--- TEXT SECTION ---
•••
= RioStar Corp. =

American restaurant holding corporation

RioStar Corporation was an American restaurant holding corporation controlled by Ninfa Laurenzo and her family. The company controlled the Ninfa's, Bambolino's, and Atchafalaya River Cafe brands. In March 1990, RioStar had 22 employees working in its corporate office. When RioStar was in existence, its corporate headquarters were in the East End of Houston, Texas.

RioStar was one of Houston's largest Hispanic-owned businesses. In 1994 it was one of 23 Hispanic-owned businesses in Greater Houston to be listed in Hispanic Business magazine's top 500 Hispanic-owned business in the United States, taking the rank of 65th largest.

The chairperson of RioStar was Ninfa Laurenzo. By 1993 she no longer operated the restaurants on a family basis. Roland Laurenzo, Ninfa's son, served as the company's president. Lee Kelleher served as the vice president and chief financial officer. Steve DiMeo served as the executive vice president.

==History==

Roland Laurenzo, a graduate of the United States Naval Academy, was named president of RioStar Corporation when he was 24 years old, around the year 1976.

In 1989 the company had eleven Ninfa's locations, with one in Dallas, and 13 Bambolino's, all in Houston. In November 1989 RioStar had purchased four Atchafalaya River Cafe locations, two in Greater Houston and two in the Dallas-Fort Worth Metroplex, for $6 million. RioStar had acquired them from Richard Tanenbaum, a Houston restaurateur. Greyhound Financial Corp., a firm from Phoenix, Arizona, loaned $4 million to RioStar to allow it to acquire Atchafalaya River Cafe. Of the Atchafalayas locations in the DFW Metroplex, one was in Addison and one was in Arlington. In March 1990 RioStar stated that it planned to build two or three more Atchafalaya locations over the following 12 to 18 months, intending to open one in Clear Lake City by September 1990.

In 1989 and 1990, RioStar converted four Bambolino's locations into Ninfa's Cafe fajitarias. The first conversion occurred in November 1989, and the conversions of the other three occurred afterwards. Ten Bambolino's remained.
•••
--- PROBLEMS AND TASKS ---
**1.** According to the RioStar article, how much did Greyhound Financial Corp. lend RioStar to buy Atchafalaya River Cafe?
**2.** Reproduce word for word the portion of the RioStar article starting with "The chairperson of" and going on through "the year 1976.".
•••
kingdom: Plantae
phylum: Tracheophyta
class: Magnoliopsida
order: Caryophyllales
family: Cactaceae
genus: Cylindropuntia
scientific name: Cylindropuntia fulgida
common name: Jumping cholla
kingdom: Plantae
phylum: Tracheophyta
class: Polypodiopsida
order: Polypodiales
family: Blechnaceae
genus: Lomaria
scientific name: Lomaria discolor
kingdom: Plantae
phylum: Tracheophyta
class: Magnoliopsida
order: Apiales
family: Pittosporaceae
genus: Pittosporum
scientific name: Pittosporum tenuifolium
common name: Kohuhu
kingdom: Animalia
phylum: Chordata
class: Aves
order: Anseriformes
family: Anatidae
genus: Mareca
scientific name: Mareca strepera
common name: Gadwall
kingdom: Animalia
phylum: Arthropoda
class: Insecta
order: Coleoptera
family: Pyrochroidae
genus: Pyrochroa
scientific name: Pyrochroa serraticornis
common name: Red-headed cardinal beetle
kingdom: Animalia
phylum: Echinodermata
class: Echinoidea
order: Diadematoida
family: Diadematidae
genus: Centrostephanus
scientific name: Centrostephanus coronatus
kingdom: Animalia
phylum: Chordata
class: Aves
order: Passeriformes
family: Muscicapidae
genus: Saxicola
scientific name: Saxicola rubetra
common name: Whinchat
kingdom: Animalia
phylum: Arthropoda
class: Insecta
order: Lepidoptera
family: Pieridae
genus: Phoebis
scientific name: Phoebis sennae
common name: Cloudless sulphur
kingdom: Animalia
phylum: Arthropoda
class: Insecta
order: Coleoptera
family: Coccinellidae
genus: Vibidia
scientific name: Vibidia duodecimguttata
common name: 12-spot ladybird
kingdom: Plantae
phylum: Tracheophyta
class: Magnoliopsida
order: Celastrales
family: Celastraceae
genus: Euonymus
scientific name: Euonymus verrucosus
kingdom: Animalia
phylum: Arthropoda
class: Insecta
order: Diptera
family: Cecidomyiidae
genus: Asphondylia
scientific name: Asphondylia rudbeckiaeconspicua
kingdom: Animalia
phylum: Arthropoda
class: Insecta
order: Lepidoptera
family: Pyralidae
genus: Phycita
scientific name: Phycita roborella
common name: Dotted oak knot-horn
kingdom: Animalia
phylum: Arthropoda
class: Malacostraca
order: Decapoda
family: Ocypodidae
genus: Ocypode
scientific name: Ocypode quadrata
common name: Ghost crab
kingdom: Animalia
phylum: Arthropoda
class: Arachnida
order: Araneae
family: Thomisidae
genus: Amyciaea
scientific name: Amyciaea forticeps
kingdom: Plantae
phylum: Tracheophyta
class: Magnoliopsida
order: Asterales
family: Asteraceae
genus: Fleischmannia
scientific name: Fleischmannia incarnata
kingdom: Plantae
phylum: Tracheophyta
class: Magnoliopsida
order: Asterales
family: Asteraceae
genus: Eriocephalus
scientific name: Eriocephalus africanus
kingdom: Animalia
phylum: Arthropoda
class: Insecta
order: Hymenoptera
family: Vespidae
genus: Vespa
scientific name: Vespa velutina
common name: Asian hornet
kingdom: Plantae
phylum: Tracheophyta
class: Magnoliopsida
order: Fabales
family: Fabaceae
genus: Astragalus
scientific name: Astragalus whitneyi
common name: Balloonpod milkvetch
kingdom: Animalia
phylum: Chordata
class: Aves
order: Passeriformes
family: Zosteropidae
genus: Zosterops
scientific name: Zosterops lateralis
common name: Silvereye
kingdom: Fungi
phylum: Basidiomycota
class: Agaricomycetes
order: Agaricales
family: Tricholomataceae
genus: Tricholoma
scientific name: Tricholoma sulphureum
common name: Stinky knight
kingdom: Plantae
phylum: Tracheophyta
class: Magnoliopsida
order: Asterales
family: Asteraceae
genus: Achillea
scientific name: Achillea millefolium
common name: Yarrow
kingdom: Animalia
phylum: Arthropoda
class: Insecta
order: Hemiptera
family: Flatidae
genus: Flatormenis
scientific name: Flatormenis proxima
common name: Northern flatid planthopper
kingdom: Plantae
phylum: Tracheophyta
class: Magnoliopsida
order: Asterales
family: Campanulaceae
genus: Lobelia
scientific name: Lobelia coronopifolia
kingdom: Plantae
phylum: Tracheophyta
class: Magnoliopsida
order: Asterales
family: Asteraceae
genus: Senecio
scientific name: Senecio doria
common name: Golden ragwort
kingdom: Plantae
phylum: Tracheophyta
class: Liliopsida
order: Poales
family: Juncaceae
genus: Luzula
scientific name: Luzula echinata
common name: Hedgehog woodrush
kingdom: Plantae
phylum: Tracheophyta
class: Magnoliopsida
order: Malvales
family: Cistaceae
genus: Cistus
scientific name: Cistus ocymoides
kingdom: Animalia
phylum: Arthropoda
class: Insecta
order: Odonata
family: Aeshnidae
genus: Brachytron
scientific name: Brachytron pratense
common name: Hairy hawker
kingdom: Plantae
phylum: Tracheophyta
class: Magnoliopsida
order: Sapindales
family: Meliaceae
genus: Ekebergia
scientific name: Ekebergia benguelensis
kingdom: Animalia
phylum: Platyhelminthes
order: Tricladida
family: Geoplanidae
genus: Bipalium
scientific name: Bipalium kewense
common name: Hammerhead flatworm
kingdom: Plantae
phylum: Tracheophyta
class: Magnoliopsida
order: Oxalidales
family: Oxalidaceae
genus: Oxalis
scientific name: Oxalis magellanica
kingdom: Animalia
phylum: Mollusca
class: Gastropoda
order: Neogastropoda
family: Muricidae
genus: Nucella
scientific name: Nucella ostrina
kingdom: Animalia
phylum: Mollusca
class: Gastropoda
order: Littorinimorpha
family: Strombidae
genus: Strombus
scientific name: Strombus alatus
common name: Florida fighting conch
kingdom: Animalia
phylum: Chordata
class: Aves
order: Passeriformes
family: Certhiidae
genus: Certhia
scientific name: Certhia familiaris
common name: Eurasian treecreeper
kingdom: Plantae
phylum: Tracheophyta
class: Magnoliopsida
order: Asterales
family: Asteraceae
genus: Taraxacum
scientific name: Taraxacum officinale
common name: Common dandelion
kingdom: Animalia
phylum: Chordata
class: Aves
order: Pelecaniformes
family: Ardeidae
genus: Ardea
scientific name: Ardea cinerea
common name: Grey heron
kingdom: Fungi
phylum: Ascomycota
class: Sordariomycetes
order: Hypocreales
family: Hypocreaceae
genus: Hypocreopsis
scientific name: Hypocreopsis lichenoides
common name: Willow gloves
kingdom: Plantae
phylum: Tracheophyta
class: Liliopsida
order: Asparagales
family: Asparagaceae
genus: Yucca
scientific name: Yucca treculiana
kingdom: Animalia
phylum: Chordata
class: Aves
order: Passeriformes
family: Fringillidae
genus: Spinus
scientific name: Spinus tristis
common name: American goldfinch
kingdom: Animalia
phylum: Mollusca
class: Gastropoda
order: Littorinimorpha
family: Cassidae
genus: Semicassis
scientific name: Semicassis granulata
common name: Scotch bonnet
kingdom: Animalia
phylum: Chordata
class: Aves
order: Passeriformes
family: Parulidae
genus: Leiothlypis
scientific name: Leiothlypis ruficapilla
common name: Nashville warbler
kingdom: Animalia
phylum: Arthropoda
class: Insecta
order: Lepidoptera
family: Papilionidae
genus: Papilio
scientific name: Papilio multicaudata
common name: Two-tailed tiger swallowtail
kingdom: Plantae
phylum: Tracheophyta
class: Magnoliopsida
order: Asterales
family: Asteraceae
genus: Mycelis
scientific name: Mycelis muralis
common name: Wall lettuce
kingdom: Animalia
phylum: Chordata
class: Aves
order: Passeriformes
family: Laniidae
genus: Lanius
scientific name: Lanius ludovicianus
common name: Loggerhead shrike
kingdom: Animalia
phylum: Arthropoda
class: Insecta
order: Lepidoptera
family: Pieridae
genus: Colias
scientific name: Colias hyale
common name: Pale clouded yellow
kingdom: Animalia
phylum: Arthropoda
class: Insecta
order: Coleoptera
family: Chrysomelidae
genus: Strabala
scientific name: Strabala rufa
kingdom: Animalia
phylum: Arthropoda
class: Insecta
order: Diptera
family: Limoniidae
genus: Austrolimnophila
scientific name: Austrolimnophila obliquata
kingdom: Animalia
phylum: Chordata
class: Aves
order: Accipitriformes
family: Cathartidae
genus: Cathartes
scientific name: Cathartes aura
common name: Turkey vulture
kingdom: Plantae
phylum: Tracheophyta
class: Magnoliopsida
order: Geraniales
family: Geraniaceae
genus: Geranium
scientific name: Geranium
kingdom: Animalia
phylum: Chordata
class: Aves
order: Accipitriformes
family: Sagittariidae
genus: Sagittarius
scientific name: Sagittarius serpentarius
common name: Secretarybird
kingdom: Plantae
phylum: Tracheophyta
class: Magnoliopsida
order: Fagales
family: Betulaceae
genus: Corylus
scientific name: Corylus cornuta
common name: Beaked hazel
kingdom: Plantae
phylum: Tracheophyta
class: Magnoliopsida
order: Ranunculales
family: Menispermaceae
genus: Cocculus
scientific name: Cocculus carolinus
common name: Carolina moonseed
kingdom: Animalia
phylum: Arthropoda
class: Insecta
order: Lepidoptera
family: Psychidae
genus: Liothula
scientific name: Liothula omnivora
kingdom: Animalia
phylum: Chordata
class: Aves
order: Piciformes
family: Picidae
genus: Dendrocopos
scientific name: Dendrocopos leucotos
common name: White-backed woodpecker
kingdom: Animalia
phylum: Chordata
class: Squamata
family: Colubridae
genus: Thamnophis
•••
--- FINAL RESULTS ---
**1.** $4 million

**2.**
The chairperson of RioStar was Ninfa Laurenzo. By 1993 she no longer operated the restaurants on a family basis. Roland Laurenzo, Ninfa's son, served as the company's president. Lee Kelleher served as the vice president and chief financial officer. Steve DiMeo served as the executive vice president.

==History==

Roland Laurenzo, a graduate of the United States Naval Academy, was named president of RioStar Corporation when he was 24 years old, around the year 1976.